### [What to do]
**a.** List every node label in the schema given in the neo4j-cve text.
**b.** Answer these questions from the neo4j-cve text, one answer per line, each marked like its question:
(i) Which environment variable sets a username/password pair for authentication?
(ii) What address opens the interactive browser-based session?
(iii) Which file holds the sample CVEs used for testing?
**c.** Retype the part of the neo4j-cve text starting at "Python Setup" and ending at "install -r requirements.txt.".

BEGIN Extract to read

/neo4j-cve

Graph database version of the CVE database

Primary LanguagePython

neo4j-cve

Graph database version of the NVD CVE database by Jim Jazwiecki and Nathan Kluth, built using the official Neo4j Docker image (GitHub). Please post feedback/questions as GitHub issues.

Setup

  1. Run docker-compose build to download the Neo4j Docker image and install the APOC plugin
  2. Run docker-compose up to start Neo4j
  3. Run docker exec -t nvdgraph python3 code/nvd_loader.py to load the NVD data feeds

Starting Neo4j

Run docker-compose up to start the container. Open http://localhost:7474/browser/ to start an interactive browser-based session. By default, there is no authentication set, but it can be set in Docker from your local environent by setting the NEO4J_AUTH environment variable to a username/password pair. For example:

export NEO4J_AUTH="admin/password"

Python Setup

There are two different Python environments used in this project. code/requirements.txt is used by the Neo4j container to load the NVD data to Neo4j, but doesn't include the Python Neo4j driver, because it is not needed by nvd_loader.py. To work with the Neo4j database locally using Python and the official Neo4j Python package, create a virtual environment and run pip install -r requirements.txt.

Python Usage

Connecting to the DB

The following will work out of the box, unless you've set the NEO4J_AUTH environment variable:

driver = GraphDatabase.driver('bolt://localhost')

Then, to create a new session:

s = driver.session()

Queries

To run a query from within a session:

s.run("MATCH n RETURN n LIMIT 25")

NVD CVE Data

Schema

Details on specific field mappings are code/loader-template.cypher, but broadly the schema is as follows:

(AttackVector) 
    -[:ATTACKABLE_THROUGH]-
(CVE)
    -[:AFFECTS]-
(ProductVersion)
    -[:VERSION_OF]-
(Product)
    -[:MADE_BY]-
(Vendor)

Loading CVE Data

https://nvd.nist.gov/vuln/data-feeds lists all feeds of data. nvd_loader.py will fetch this page, parse it to identify complete (i.e. not partial/update) v1.0 gzipped JSON feed URLs, fetch the files one by one, unpack, and load them using the template specified in loader-template.cypher.

loader-template.cypher

First, the script will set uniqueness constraints on our nodes, implicitly creating indices. $nvd_file_name will be replaced during execution with the name of the JSON file being loaded. Then we loop over all the individual CVEs.

Exploring data

Run this command to load a test file, code/nvd-test-samples.json, which contains a couple sample CVEs:

CALL apoc.load.json('file:///var/lib/neo4j/code/nvd-test-samples.json') YIELD value AS nvd
UNWIND nvd.CVE_Items as vuln
RETURN vuln

See https://neo4j-contrib.github.io/neo4j-apoc-procedures/ for more details on apoc.load.json.

END Extract to read
BEGIN Data to examine

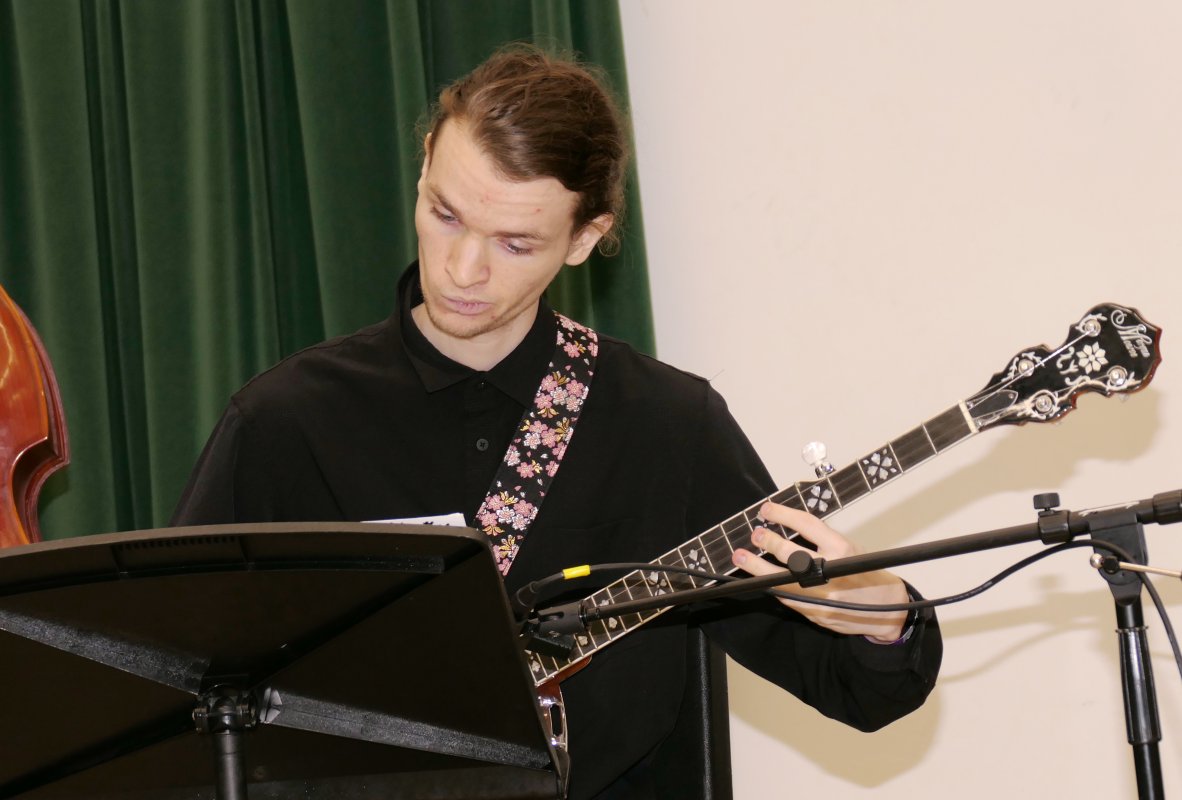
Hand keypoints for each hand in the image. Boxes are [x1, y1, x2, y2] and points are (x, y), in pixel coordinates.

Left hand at [731, 502, 909, 642]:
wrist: (887, 610)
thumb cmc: (868, 574)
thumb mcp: (851, 549)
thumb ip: (822, 541)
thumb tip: (787, 529)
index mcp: (842, 550)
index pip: (808, 525)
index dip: (784, 514)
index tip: (766, 509)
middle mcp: (832, 571)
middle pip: (792, 555)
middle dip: (769, 543)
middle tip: (755, 534)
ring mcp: (823, 595)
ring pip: (783, 580)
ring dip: (758, 569)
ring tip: (741, 557)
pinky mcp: (816, 613)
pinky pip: (788, 598)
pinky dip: (774, 587)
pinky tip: (761, 580)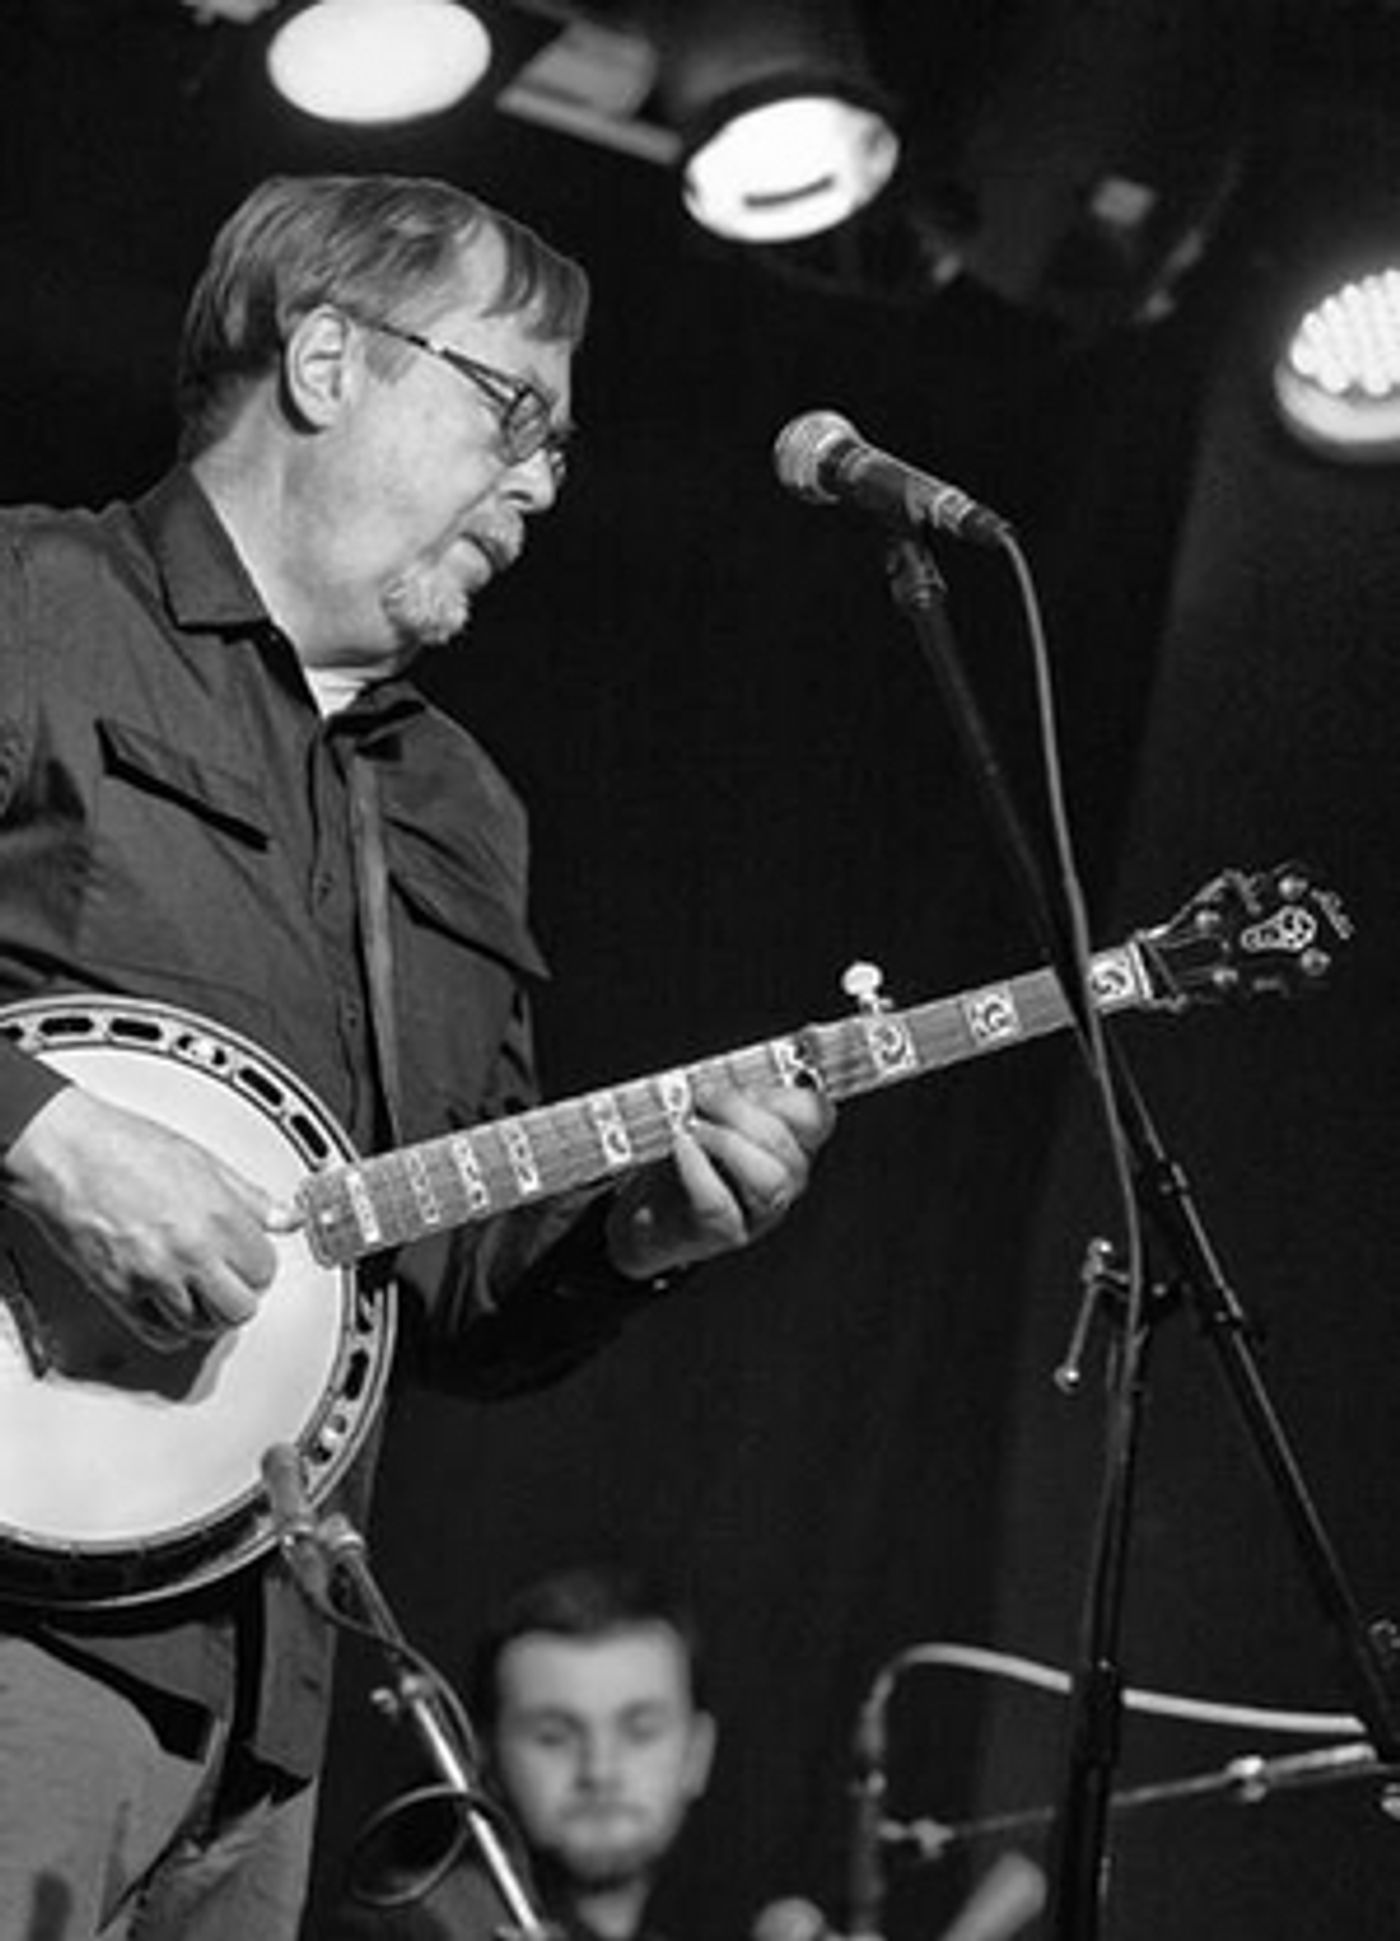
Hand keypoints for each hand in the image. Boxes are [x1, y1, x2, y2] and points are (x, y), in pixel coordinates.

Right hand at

END Data to examine

### [Replies]
**a.** AttackVector, CVE, ProductVersion, Product, Vendor

**b.**
(i) NEO4J_AUTH
(ii) http://localhost:7474/browser/
(iii) code/nvd-test-samples.json

**c.**
Python Setup

There are two different Python environments used in this project. code/requirements.txt is used by the Neo4j container to load the NVD data to Neo4j, but doesn't include the Python Neo4j driver, because it is not needed by nvd_loader.py. To work with the Neo4j database locally using Python and the official Neo4j Python package, create a virtual environment and run pip install -r requirements.txt.